Problem details -
Search the records for the word "none". Copy every line where it appears.

Saved entries:
------------------------------
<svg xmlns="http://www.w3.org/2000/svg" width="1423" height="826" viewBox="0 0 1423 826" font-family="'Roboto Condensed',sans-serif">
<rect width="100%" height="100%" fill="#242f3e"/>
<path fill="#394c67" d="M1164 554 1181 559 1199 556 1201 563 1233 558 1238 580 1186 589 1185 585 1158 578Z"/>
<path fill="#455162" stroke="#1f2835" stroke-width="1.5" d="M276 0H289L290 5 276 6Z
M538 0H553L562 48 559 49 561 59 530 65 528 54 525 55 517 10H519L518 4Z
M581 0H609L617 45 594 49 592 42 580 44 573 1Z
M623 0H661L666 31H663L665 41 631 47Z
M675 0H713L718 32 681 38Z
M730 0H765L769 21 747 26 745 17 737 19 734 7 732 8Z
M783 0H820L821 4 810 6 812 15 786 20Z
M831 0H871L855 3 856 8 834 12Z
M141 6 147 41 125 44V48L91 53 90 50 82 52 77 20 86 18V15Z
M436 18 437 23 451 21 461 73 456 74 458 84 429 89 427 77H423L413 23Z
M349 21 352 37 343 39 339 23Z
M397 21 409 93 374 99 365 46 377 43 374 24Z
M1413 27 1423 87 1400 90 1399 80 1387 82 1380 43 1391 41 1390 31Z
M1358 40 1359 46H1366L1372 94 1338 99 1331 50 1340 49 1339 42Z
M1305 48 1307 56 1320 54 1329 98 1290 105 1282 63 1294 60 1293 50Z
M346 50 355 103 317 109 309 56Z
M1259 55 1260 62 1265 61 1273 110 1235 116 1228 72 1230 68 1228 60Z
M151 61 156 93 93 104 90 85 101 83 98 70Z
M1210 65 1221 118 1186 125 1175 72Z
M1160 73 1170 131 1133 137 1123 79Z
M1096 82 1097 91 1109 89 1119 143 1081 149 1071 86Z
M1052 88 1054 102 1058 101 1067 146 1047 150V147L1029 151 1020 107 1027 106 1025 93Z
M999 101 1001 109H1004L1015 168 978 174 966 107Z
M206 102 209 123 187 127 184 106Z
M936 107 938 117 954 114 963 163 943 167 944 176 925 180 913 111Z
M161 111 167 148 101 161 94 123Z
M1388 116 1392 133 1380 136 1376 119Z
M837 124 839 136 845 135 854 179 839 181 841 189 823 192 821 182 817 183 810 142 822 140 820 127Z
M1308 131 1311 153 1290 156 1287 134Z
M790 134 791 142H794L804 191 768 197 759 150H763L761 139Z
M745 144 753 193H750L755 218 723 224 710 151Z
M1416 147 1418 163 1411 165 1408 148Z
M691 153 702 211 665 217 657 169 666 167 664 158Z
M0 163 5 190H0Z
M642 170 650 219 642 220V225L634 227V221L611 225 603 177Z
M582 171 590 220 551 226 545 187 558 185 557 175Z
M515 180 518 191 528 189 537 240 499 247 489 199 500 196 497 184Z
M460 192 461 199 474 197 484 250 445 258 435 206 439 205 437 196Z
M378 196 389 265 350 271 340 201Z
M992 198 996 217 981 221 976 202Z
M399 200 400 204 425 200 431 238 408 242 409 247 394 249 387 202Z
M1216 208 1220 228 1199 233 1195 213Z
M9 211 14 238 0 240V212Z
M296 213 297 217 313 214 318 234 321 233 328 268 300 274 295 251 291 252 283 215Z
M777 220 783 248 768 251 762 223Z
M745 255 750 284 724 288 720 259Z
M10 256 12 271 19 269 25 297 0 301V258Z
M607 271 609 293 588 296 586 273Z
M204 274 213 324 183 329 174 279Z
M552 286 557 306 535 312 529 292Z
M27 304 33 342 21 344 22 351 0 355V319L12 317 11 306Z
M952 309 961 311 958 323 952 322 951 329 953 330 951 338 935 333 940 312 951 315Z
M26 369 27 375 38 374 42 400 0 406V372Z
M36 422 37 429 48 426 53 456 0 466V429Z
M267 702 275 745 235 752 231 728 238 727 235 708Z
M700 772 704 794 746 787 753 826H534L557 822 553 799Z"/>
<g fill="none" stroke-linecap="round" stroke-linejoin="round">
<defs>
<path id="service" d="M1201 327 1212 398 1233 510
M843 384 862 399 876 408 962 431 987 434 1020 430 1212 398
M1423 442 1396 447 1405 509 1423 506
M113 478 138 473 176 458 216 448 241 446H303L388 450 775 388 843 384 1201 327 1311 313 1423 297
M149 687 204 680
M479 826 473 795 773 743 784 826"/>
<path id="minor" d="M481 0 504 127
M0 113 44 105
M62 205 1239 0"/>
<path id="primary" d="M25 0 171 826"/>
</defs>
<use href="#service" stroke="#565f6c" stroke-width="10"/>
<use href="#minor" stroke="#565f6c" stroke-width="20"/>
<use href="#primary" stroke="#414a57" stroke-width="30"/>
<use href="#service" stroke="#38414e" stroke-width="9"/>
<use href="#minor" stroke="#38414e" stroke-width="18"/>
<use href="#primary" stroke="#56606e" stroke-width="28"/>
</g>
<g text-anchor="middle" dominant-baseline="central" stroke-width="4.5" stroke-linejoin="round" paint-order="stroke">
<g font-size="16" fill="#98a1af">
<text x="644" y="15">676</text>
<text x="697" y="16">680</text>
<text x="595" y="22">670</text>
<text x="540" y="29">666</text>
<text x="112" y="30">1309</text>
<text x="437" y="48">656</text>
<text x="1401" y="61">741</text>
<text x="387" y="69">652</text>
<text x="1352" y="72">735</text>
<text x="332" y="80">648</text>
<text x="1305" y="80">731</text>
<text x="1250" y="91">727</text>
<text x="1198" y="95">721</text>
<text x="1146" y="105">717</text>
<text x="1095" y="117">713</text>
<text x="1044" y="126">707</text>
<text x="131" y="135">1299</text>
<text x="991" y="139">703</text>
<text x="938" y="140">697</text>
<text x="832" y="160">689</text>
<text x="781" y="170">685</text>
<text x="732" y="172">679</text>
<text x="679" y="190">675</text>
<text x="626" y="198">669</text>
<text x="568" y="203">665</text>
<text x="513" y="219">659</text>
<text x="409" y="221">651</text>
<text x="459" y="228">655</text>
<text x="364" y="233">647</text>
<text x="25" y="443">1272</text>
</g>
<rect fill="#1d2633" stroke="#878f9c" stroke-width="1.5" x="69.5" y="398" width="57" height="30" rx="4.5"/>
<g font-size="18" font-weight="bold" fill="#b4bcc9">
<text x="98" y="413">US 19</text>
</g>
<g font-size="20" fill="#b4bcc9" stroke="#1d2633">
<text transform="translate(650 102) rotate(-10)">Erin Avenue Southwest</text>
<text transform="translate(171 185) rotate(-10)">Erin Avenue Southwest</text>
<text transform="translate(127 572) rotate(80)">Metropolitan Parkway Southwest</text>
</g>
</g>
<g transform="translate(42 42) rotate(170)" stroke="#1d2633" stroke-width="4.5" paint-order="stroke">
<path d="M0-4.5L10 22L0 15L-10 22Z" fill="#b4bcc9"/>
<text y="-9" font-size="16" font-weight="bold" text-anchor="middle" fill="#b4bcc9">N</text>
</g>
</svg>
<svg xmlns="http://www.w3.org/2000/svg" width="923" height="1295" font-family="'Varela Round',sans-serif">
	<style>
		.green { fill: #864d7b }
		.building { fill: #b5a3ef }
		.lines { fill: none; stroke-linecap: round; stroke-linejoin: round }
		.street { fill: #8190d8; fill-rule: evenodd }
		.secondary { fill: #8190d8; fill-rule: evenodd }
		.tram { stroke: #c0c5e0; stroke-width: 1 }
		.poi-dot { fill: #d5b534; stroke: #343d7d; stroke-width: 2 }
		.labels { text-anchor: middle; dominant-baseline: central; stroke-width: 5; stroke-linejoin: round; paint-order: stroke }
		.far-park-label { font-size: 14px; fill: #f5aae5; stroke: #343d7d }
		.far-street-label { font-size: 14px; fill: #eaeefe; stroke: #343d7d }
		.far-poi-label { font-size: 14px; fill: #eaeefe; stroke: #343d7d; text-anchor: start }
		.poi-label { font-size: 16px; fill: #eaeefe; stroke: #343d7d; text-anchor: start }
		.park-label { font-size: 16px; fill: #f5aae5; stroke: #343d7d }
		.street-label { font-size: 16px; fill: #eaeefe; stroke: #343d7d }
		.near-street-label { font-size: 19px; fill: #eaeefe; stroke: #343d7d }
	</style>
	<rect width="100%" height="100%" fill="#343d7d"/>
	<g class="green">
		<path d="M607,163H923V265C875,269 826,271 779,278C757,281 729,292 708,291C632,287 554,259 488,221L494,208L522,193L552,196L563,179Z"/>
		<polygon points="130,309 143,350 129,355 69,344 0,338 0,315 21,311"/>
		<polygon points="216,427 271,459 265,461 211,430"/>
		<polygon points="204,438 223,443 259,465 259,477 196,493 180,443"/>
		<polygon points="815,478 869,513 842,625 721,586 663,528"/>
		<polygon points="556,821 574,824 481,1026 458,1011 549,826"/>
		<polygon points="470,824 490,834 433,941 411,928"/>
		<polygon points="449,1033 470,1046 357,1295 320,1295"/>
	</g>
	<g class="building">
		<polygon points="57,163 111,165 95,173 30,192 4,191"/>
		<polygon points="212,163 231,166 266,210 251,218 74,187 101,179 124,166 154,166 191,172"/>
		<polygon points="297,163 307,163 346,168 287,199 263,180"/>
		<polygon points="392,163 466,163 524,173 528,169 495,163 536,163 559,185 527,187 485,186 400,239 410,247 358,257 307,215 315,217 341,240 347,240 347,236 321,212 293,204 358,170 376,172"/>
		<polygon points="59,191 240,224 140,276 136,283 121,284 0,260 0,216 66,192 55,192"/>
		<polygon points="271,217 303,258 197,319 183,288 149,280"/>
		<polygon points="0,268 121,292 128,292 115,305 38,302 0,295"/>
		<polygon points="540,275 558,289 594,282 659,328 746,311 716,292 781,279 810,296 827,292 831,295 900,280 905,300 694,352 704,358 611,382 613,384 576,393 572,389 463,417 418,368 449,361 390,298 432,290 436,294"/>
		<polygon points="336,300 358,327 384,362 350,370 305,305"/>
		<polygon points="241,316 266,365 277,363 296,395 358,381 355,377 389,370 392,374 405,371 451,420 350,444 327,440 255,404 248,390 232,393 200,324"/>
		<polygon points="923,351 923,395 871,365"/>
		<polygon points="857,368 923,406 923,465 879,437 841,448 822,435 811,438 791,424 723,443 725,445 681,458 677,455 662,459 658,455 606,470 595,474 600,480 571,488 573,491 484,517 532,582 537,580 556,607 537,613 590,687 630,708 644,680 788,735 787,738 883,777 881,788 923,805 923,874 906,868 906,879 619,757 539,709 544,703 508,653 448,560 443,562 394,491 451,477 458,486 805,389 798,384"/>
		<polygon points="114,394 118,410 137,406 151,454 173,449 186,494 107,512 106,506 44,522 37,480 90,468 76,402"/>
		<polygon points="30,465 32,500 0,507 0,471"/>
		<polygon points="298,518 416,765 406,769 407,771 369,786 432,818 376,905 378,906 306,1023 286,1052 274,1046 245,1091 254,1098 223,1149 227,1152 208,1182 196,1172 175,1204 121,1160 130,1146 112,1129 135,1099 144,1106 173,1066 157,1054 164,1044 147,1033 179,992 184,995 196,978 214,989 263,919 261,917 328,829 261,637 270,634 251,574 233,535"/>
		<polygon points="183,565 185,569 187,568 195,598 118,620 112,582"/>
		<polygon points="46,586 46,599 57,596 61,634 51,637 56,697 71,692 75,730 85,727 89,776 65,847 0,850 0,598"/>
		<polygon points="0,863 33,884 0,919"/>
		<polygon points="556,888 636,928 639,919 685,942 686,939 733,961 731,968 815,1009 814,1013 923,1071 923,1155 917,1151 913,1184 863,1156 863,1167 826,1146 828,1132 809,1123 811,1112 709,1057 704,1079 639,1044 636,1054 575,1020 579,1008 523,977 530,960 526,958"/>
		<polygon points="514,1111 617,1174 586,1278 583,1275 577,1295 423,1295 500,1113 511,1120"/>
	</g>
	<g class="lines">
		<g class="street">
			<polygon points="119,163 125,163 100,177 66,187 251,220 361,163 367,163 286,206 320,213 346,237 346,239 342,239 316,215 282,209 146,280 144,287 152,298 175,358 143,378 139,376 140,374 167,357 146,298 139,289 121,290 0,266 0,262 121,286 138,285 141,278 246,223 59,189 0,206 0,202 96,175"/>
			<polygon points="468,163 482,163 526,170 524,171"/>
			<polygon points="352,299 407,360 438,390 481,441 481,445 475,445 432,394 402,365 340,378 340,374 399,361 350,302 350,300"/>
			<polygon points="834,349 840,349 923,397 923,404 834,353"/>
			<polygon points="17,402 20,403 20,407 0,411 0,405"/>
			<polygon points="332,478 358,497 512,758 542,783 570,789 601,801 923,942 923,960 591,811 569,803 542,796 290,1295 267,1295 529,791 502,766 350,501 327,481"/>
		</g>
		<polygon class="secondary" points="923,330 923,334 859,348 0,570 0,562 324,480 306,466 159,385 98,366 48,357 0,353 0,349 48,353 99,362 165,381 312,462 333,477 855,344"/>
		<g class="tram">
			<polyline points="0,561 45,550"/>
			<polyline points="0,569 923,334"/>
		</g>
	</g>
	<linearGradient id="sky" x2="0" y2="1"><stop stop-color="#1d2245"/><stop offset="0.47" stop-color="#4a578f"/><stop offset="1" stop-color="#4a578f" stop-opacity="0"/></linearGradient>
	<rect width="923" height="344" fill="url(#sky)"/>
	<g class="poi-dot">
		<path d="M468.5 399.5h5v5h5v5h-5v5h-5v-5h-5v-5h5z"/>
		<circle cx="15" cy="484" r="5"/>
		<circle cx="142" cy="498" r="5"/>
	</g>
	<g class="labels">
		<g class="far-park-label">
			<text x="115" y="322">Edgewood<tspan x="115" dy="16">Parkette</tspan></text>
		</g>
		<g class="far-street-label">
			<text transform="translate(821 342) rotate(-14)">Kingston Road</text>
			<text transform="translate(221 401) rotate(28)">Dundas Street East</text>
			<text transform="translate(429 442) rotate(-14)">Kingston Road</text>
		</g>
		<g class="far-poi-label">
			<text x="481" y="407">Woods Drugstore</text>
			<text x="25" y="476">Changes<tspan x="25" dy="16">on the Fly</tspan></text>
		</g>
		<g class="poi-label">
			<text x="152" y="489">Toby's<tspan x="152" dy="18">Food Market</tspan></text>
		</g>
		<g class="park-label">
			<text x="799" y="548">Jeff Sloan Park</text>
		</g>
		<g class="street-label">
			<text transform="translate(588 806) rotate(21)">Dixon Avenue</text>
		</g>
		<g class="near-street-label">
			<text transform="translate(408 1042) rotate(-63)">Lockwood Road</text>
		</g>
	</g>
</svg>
------------------------------
Response area -
<g fill="none" stroke-linecap="round" stroke-linejoin="round">
		.lines { fill: none; stroke-linecap: round; stroke-linejoin: round }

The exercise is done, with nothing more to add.